Data excerpts Start Marker
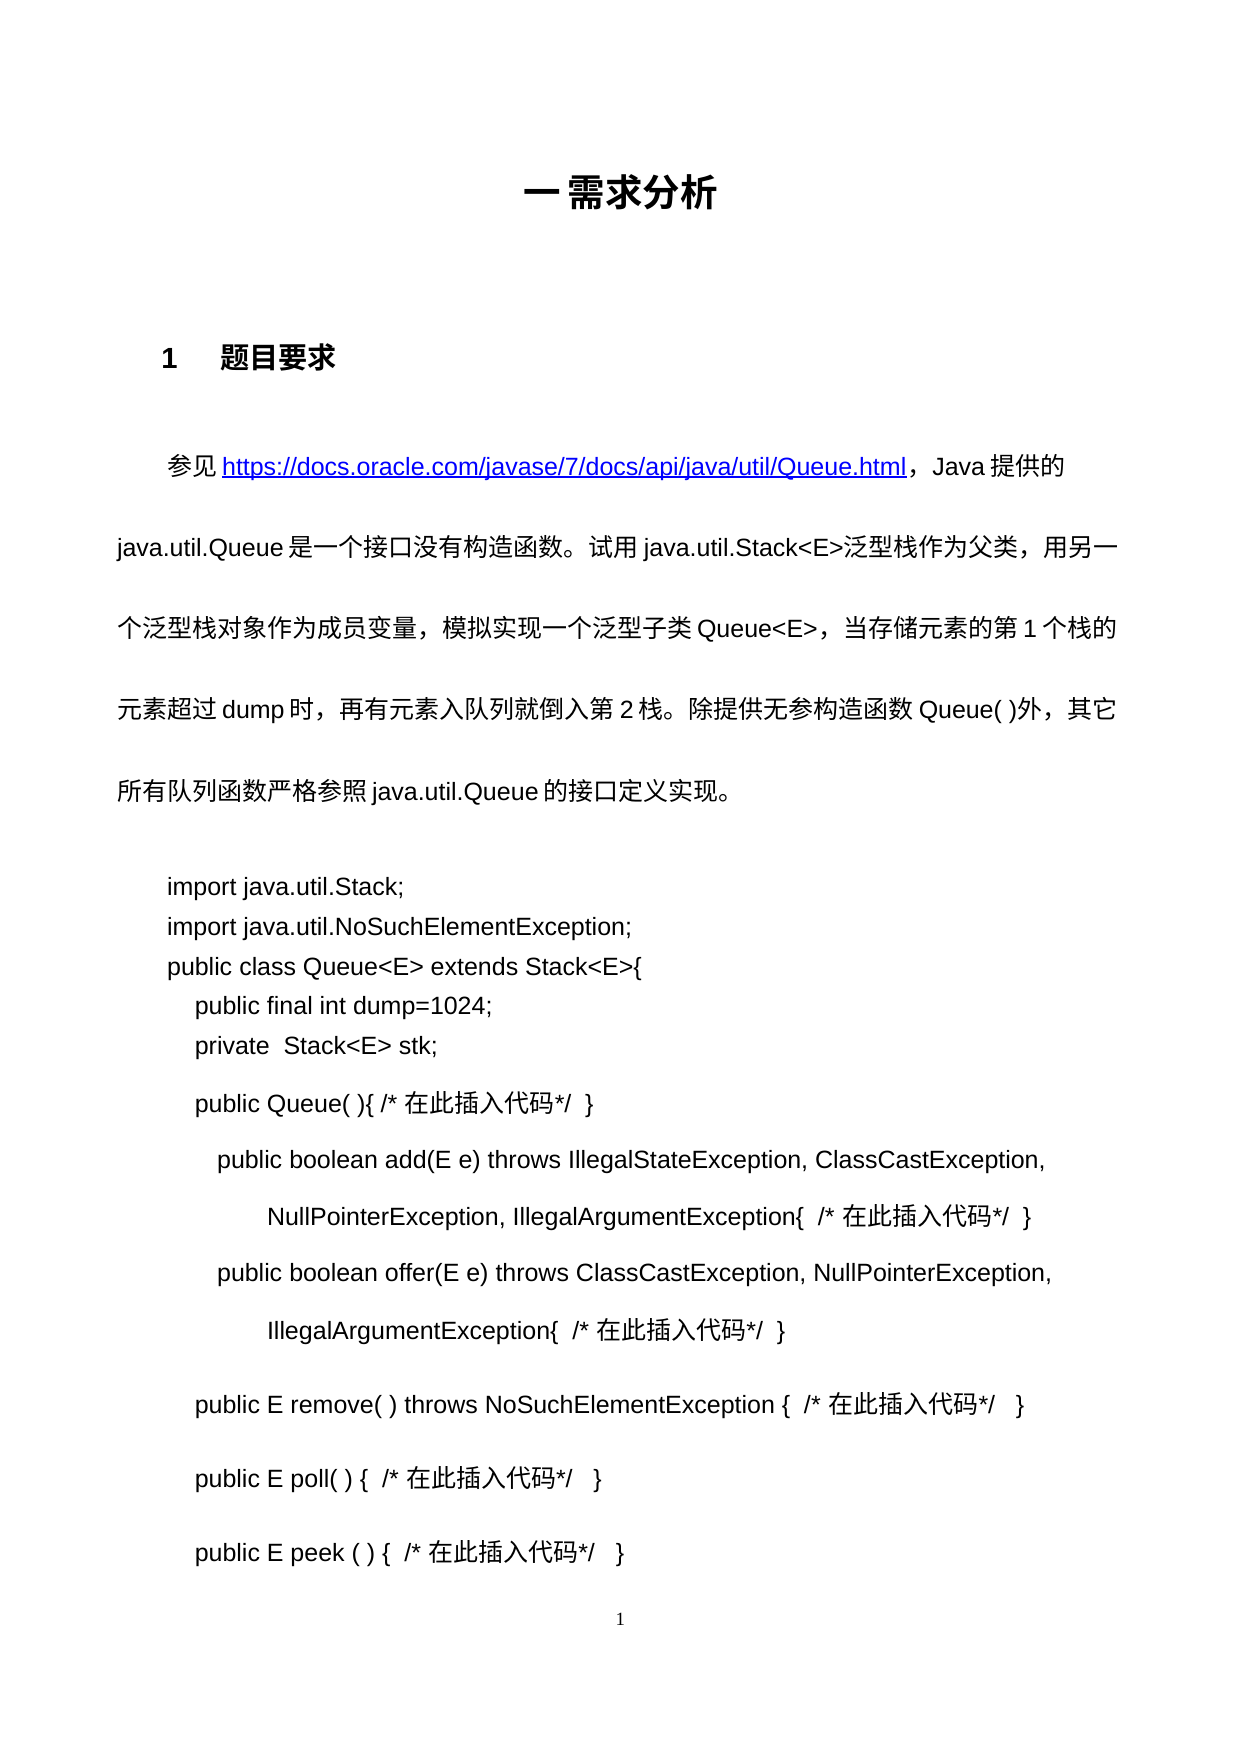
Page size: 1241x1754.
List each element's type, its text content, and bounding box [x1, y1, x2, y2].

text public boolean add(E e) throws IllegalStateException, ClassCastException, [117, 1143, 1123, 1175]
text import java.util.Stack; [117, 870, 1123, 903]
text private Stack<E> stk; [117, 1029, 1123, 1062]
text public boolean offer(E e) throws ClassCastException, NullPointerException, [117, 1257, 1123, 1289]
text public E poll( ) { /* 在此插入代码*/ } [117, 1444, 1123, 1509]
text public E remove( ) throws NoSuchElementException { /* 在此插入代码*/ } [117, 1370, 1123, 1435]
text IllegalArgumentException{ /* 在此插入代码*/ } [117, 1296, 1123, 1361]
text public Queue( ){ /* 在此插入代码*/ } [117, 1069, 1123, 1134]
subtitle 题目要求 [161, 324, 1123, 389]
text public E peek ( ) { /* 在此插入代码*/ } [117, 1518, 1123, 1583]
text NullPointerException, IllegalArgumentException{ /* 在此插入代码*/ } [117, 1182, 1123, 1247]
text 参见https://docs.oracle.com/javase/7/docs/api/java/util/Queue.html，Java提供的java.util.Queue是一个接口没有构造函数。试用java.util.Stack<E>泛型栈作为父类，用另一个泛型栈对象作为成员变量，模拟实现一个泛型子类Queue<E>，当存储元素的第1个栈的元素超过dump时，再有元素入队列就倒入第2栈。除提供无参构造函数Queue( )外，其它所有队列函数严格参照java.util.Queue的接口定义实现。 [117, 432, 1123, 822]
subtitle 需求分析 [117, 158, 1123, 223]
text public final int dump=1024; [117, 989, 1123, 1022]
text import java.util.NoSuchElementException; [117, 910, 1123, 942]
text public class Queue<E> extends Stack<E>{ [117, 950, 1123, 982]
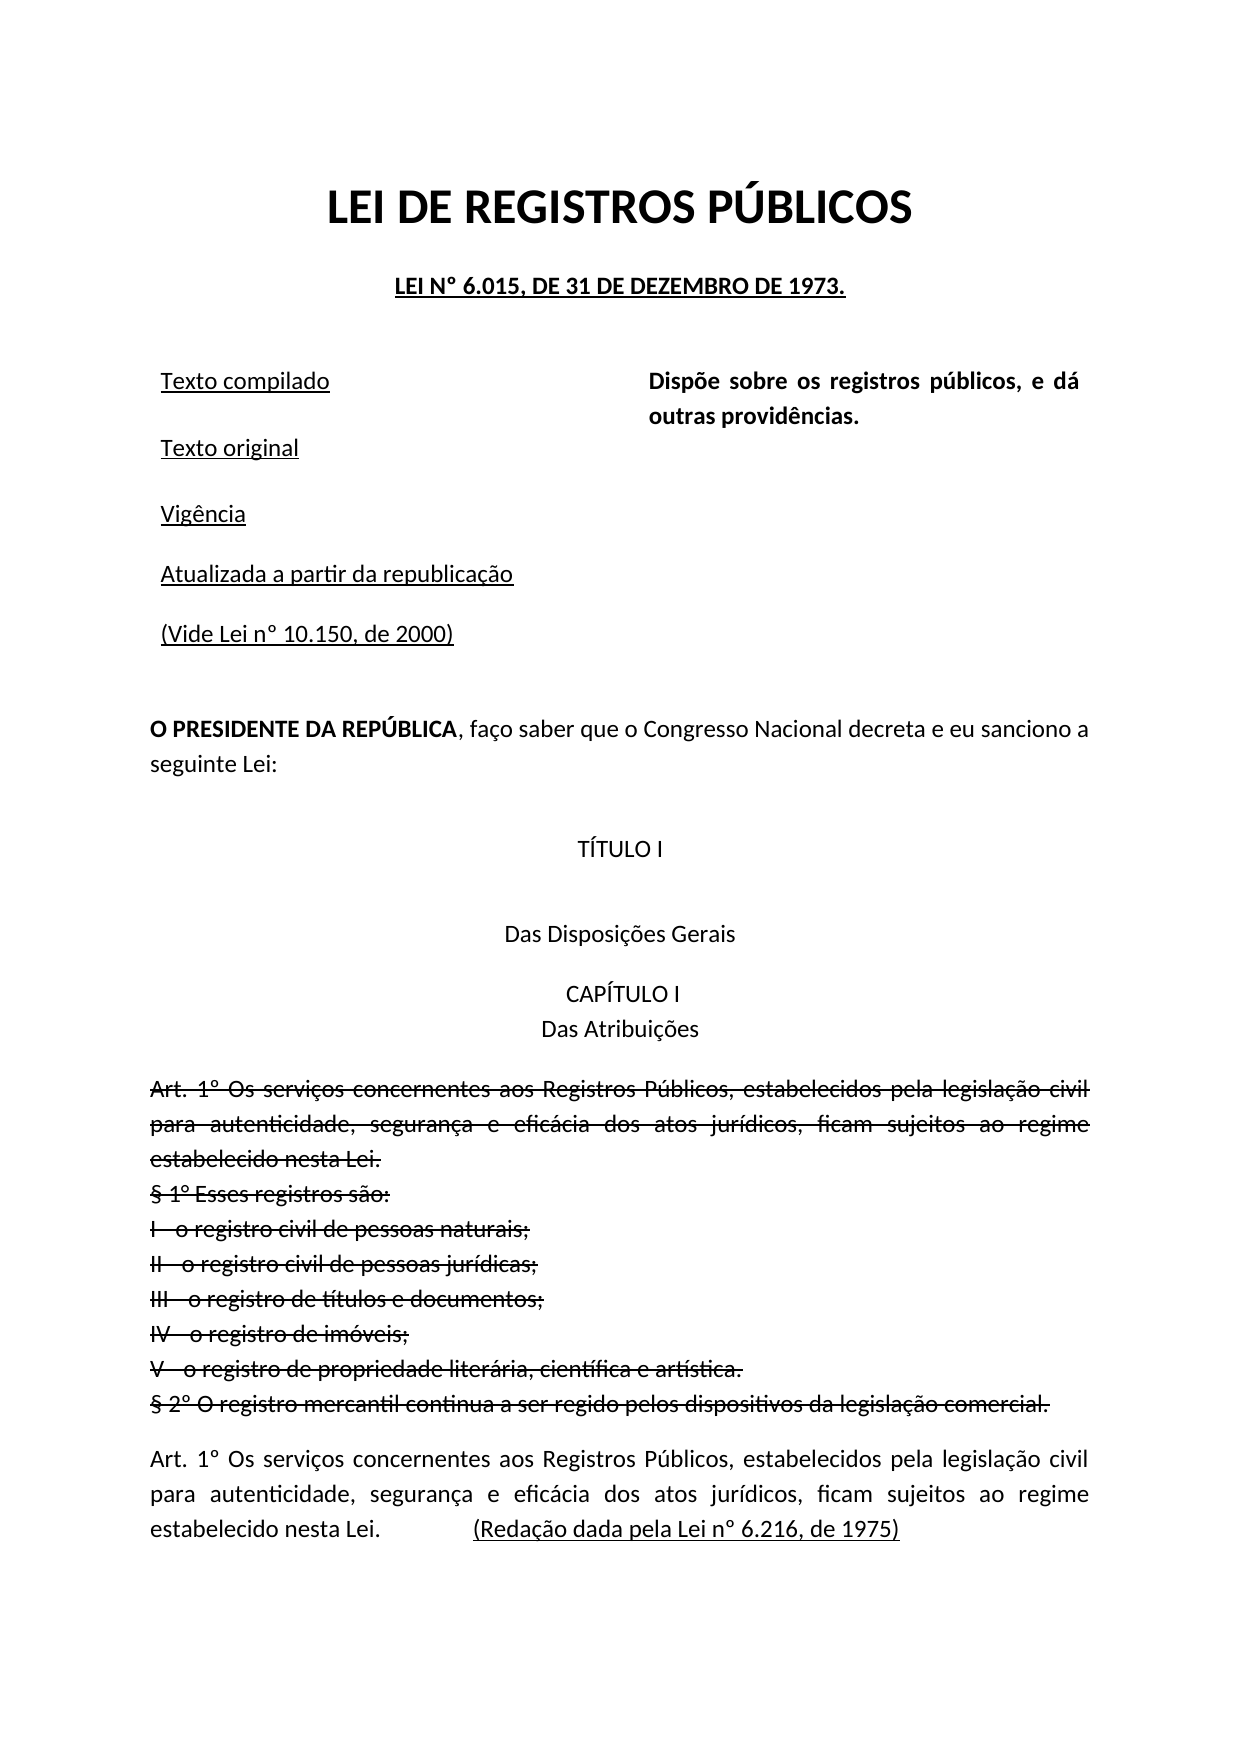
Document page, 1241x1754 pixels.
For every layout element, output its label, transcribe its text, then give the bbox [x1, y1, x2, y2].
Data excerpts End Marker
Assigned task:
Please return every line from the one that contains "Document page, 1241x1754 pixels." through the end of the entries, exactly, leaving out all others.

Response box:
Document page, 1241x1754 pixels.
For every layout element, output its label, transcribe its text, then give the bbox [x1, y1, x2, y2].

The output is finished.